Y la complicidad va surgiendo, guiños entre giros y vericuetos, compases que van haciendo posible la comunicación como por "ars" escénica prestidigitada y "jonda". El escenario es una taberna pero también la cueva por donde viaja la memoria que se va recuperando para a veces perderla.
Verbos que llenan el aire de hechos y sucedidos, propósitos y despropósitos, hechos contables e incontables por inciertos o desmemoriados que dibujan un personaje que habla de otro y otros como testigo. Resulta necesario ver pero sobre todo escuchar y sentir cuando El Brujo, el mago, tiene la batuta sobre la escena y en ese trance, por supuesto, se alcanza la risa pero también incluso en otras el llanto. Del grito al silencio se tocan todos los palos.

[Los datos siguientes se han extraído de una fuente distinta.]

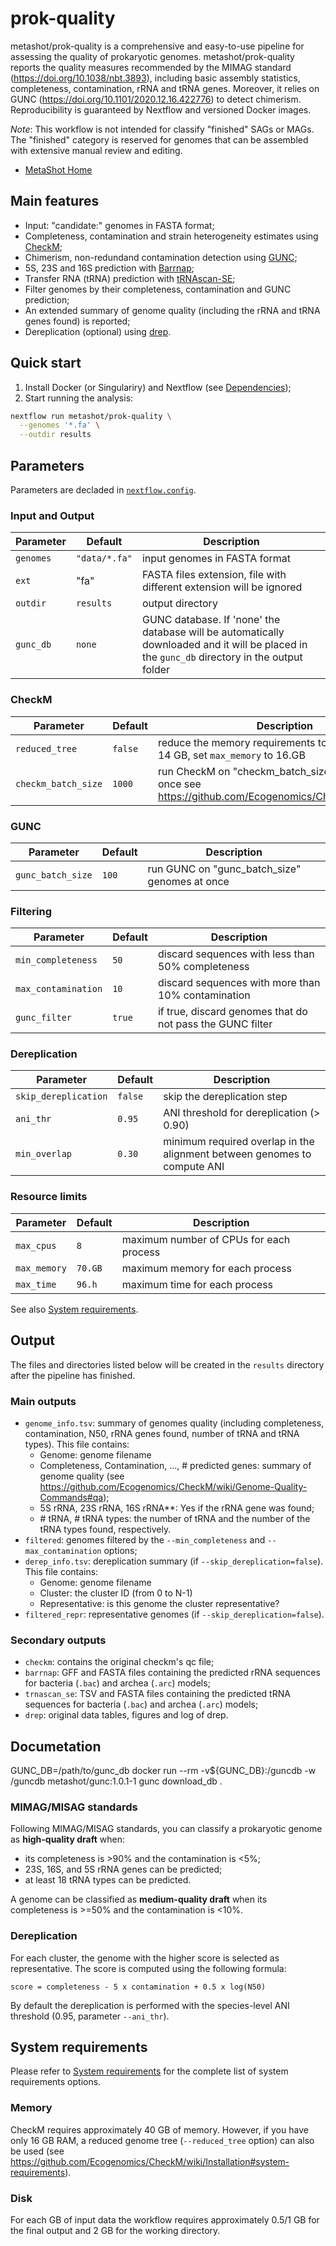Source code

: # prok-quality

metashot/prok-quality is a comprehensive and easy-to-use pipeline for assessing
the quality of prokaryotic genomes. metashot/prok-quality reports the quality
measures recommended by the MIMAG standard (https://doi.org/10.1038/nbt.3893),
including basic assembly statistics, completeness, contamination, rRNA and tRNA
genes. Moreover, it relies on GUNC (https://doi.org/10.1101/2020.12.16.422776)
to detect chimerism. Reproducibility is guaranteed by Nextflow and versioned
Docker images.

*Note*: This workflow is not intended for classify "finished" SAGs or MAGs.
The "finished" category is reserved for genomes that can be assembled with
extensive manual review and editing.

- [MetaShot Home](https://metashot.github.io/)

## Main features

- Input: "candidate:" genomes in FASTA format;
- Completeness, contamination and strain heterogeneity estimates using
  [CheckM](https://ecogenomics.github.io/CheckM/);
- Chimerism, non-redundand contamination detection using [GUNC](https://github.com/grp-bork/gunc);
- 5S, 23S and 16S prediction with [Barrnap](https://github.com/tseemann/barrnap);
- Transfer RNA (tRNA) prediction with [tRNAscan-SE](http://lowelab.ucsc.edu/tRNAscan-SE/);
- Filter genomes by their completeness, contamination and GUNC prediction;
- An extended summary of genome quality (including the rRNA and tRNA genes
  found) is reported;
- Dereplication (optional) using [drep](https://github.com/MrOlm/drep).

## Quick start

1. Install Docker (or Singulariry) and Nextflow (see
   [Dependencies](https://metashot.github.io/#dependencies));
1. Start running the analysis:
   
  ```bash
  nextflow run metashot/prok-quality \
    --genomes '*.fa' \
    --outdir results
  ```

## Parameters
Parameters are decladed in [`nextflow.config`](nextflow.config).

### Input and Output

| Parameter | Default | Description |
| --------- | ------- | ----------- |
| `genomes` | `"data/*.fa"` | input genomes in FASTA format |
| `ext` | "fa" | FASTA files extension, file with different extension will be ignored | 
| `outdir` | `results` | output directory |
| `gunc_db` | `none` | GUNC database. If 'none' the database will be automatically downloaded and it will be placed in the `gunc_db` directory in the output folder |

### CheckM

| Parameter | Default | Description |
| --------- | ------- | ----------- |
| `reduced_tree` | `false` | reduce the memory requirements to approximately 14 GB, set `max_memory` to 16.GB   |
| `checkm_batch_size` | `1000` | run CheckM on "checkm_batch_size" genomes at once see https://github.com/Ecogenomics/CheckM/issues/118 |

### GUNC

| Parameter | Default | Description |
| --------- | ------- | ----------- |
| `gunc_batch_size` | `100` | run GUNC on "gunc_batch_size" genomes at once |

### Filtering

| Parameter | Default | Description |
| --------- | ------- | ----------- |
| `min_completeness` | `50` | discard sequences with less than 50% completeness |
| `max_contamination` | `10` | discard sequences with more than 10% contamination |
| `gunc_filter` | `true` |  if true, discard genomes that do not pass the GUNC filter |

### Dereplication

| Parameter | Default | Description |
| --------- | ------- | ----------- |
| `skip_dereplication` | `false` | skip the dereplication step |
| `ani_thr` | `0.95` | ANI threshold for dereplication (> 0.90) |
| `min_overlap` | `0.30` |  minimum required overlap in the alignment between genomes to compute ANI |

### Resource limits

| Parameter | Default | Description |
| --------- | ------- | ----------- |
| `max_cpus` | `8` | maximum number of CPUs for each process |
| `max_memory` | `70.GB` | maximum memory for each process |
| `max_time` | `96.h` | maximum time for each process |

See also [System
requirements](https://metashot.github.io/#system-requirements).

## Output
The files and directories listed below will be created in the `results`
directory after the pipeline has finished.

### Main outputs
- `genome_info.tsv`: summary of genomes quality (including completeness,
  contamination, N50, rRNA genes found, number of tRNA and tRNA types). This
  file contains:
  - Genome: genome filename
  - Completeness, Contamination, ..., # predicted genes: summary of genome
    quality (see
    https://github.com/Ecogenomics/CheckM/wiki/Genome-Quality-Commands#qa);
  - 5S rRNA, 23S rRNA, 16S rRNA**: Yes if the rRNA gene was found;
  - \# tRNA, \# tRNA types: the number of tRNA and the number of the tRNA
       types found, respectively.
- `filtered`: genomes filtered by the `--min_completeness` and
  `--max_contamination` options; 
- `derep_info.tsv`: dereplication summary (if `--skip_dereplication=false`).
  This file contains:
  - Genome: genome filename
  - Cluster: the cluster ID (from 0 to N-1)
  - Representative: is this genome the cluster representative?
- `filtered_repr`: representative genomes (if `--skip_dereplication=false`).

### Secondary outputs
- `checkm`: contains the original checkm's qc file;
- `barrnap`: GFF and FASTA files containing the predicted rRNA sequences for
  bacteria (`.bac`) and archea (`.arc`) models;
- `trnascan_se`: TSV and FASTA files containing the predicted tRNA sequences for
  bacteria (`.bac`) and archea (`.arc`) models;
- `drep`: original data tables, figures and log of drep.

## Documetation

GUNC_DB=/path/to/gunc_db
docker run --rm -v${GUNC_DB}:/guncdb -w /guncdb metashot/gunc:1.0.1-1 gunc download_db .

### MIMAG/MISAG standards
Following MIMAG/MISAG standards, you can classify a prokaryotic genome as
**high-quality draft** when:
- its completeness is >90% and the contamination is <5%;
- 23S, 16S, and 5S rRNA genes can be predicted;
- at least 18 tRNA types can be predicted.

A genome can be classified as **medium-quality draft** when its completeness is
\>=50% and the contamination is <10%.

### Dereplication
For each cluster, the genome with the higher score is selected as
representative. The score is computed using the following formula:

  ```
  score = completeness - 5 x contamination + 0.5 x log(N50)
  ```
By default the dereplication is performed with the species-level ANI threshold
(0.95, parameter `--ani_thr`).

## System requirements
Please refer to [System
requirements](https://metashot.github.io/#system-requirements) for the complete
list of system requirements options.

### Memory
CheckM requires approximately 40 GB of memory. However, if you have only 16 GB
RAM, a reduced genome tree (`--reduced_tree` option) can also be used (see
https://github.com/Ecogenomics/CheckM/wiki/Installation#system-requirements).

### Disk
For each GB of input data the workflow requires approximately 0.5/1 GB for the
final output and 2 GB for the working directory.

Pero el público abarrota la sala y su mayoría ha pagado para reír, reír sin escuchar, casi sin ver, desde el primer segundo, diga lo que diga haga lo que haga interrumpiendo el monólogo que componen palabras y silencios a base de carcajadas y aplausos a destiempo. El actor se convierte en pasto de un teatro de fácil y rápido consumo, una excusa para la hilaridad histérica y la necesidad de una buena parte del público de abarcar más espacio sonoro que nadie, incluso más que el propio actor. Y cuando la obra acaba no se ha comprendido y tras unos minutos de silencio desacompasado el público se arranca a aplaudir.
El respeto, la sensibilidad acaban, se ha perdido la obra, el vínculo que tanto ha costado formular en la alquimia del actor y algunos nos vamos con una extraña sensación de indigestión.